Financial accounting is a specialized branch of accounting that keeps track of a company’s financial transactions. Using standardized guidelines, the transactions are recorded, summarized, and presented in a financial report or financial statement such as an income statement or a balance sheet.
In simple terms, financial accounting is the practice of accounting for all money going in and out of an organization. It involves recording, classifying, summarizing, and analyzing all financial transactions.
Why Is Financial Accounting Important?
Financial accounting is important for businesses because it helps them keep track of their financial transactions. In turn, they can make sound decisions on how to allocate their resources. In addition, financial accounting helps you communicate your business finances to outside parties such as creditors and investors. The financial statements generated provide all the necessary information to other parties, which will either encourage or discourage them from partnering with your business.
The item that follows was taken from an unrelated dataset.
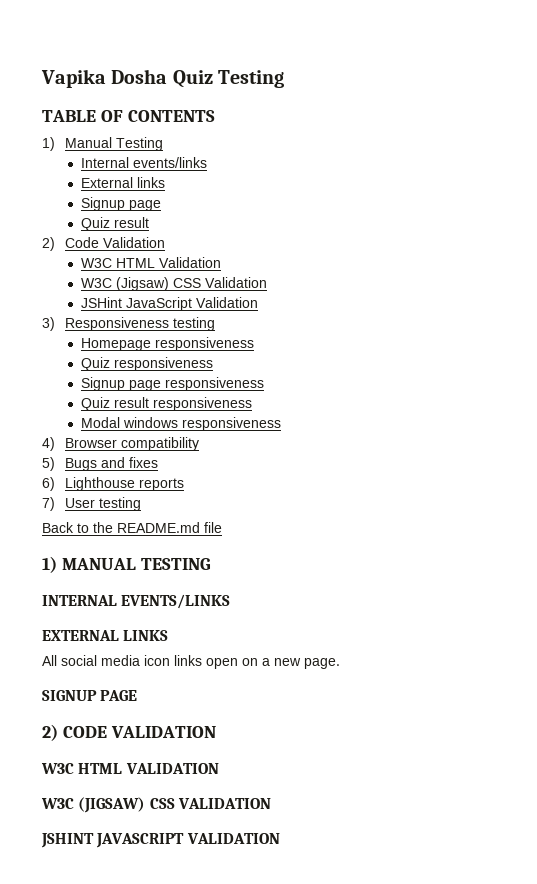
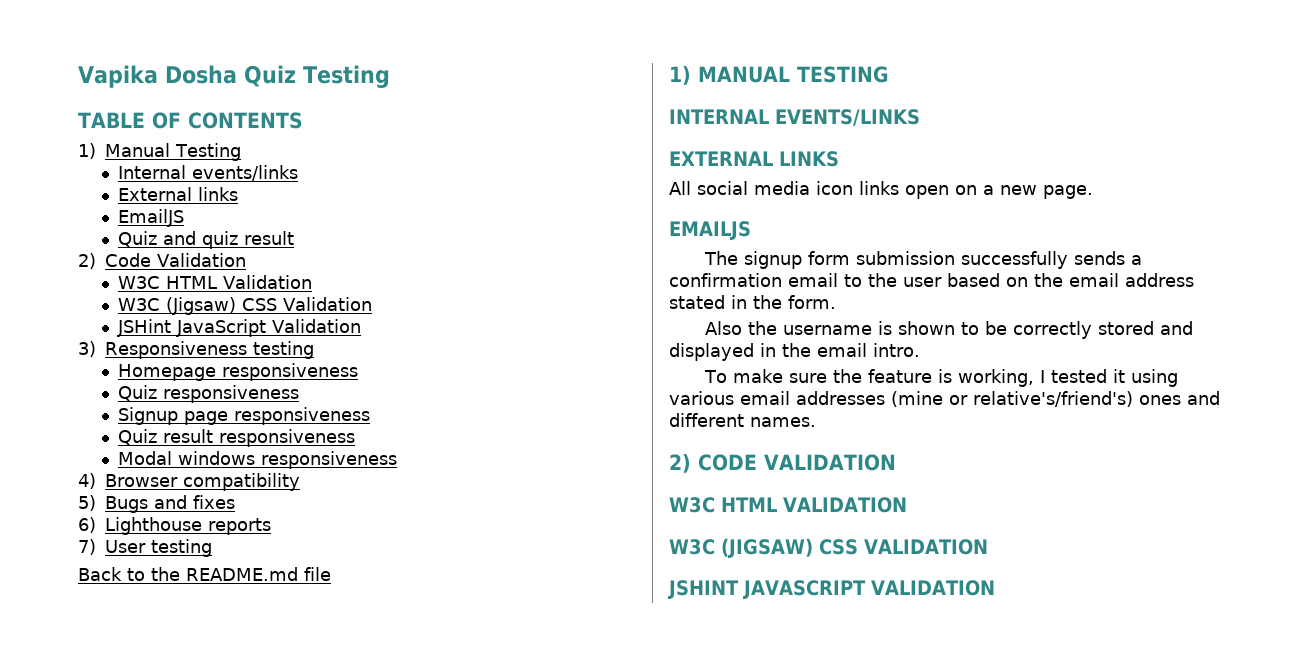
[80,197,161,211] [80,217,110,231] Signup page // Quiz -> [118,209,185,227] [118,231,239,249] EmailJS // Quiz and quiz
[42,690,138,701] SIGNUP PAGE -> [669,221,751,240] [703,251,1142,269] [669,273,1194,287] [669,295,836,309] [704,321,1193,339] [669,343,920,361] [703,369,1178,387] [669,391,1220,407] [669,413,816,427] EMAILJS // The signup form submission successfully sends a confirmation email to the user based on the email address stated in the form. // Also the username is shown to be correctly stored and displayed in the email intro. // To make sure the feature is working, I tested it using various email addresses (mine or relative's/friend's) ones and different names.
Who uses financial accounting?Â
External stakeholders use financial accounting to see the current state of business. For example, shareholders will want to see financial reports before deciding to invest in a business. While suppliers need to see a firms’ financial health before extending credit for services. Next, brokers use a company’s financial reports to determine the value of its stocks and shares. And auditors, governments, and regulatory bodies rely on financial reporting to ensure legal and tax compliance.
Financial accounting should not be confused with managerial accounting, which is used internally by managers (hence the name) to help guide decision-making within a business. Whereas financial accounting, as we’ve just established, serves external stakeholders.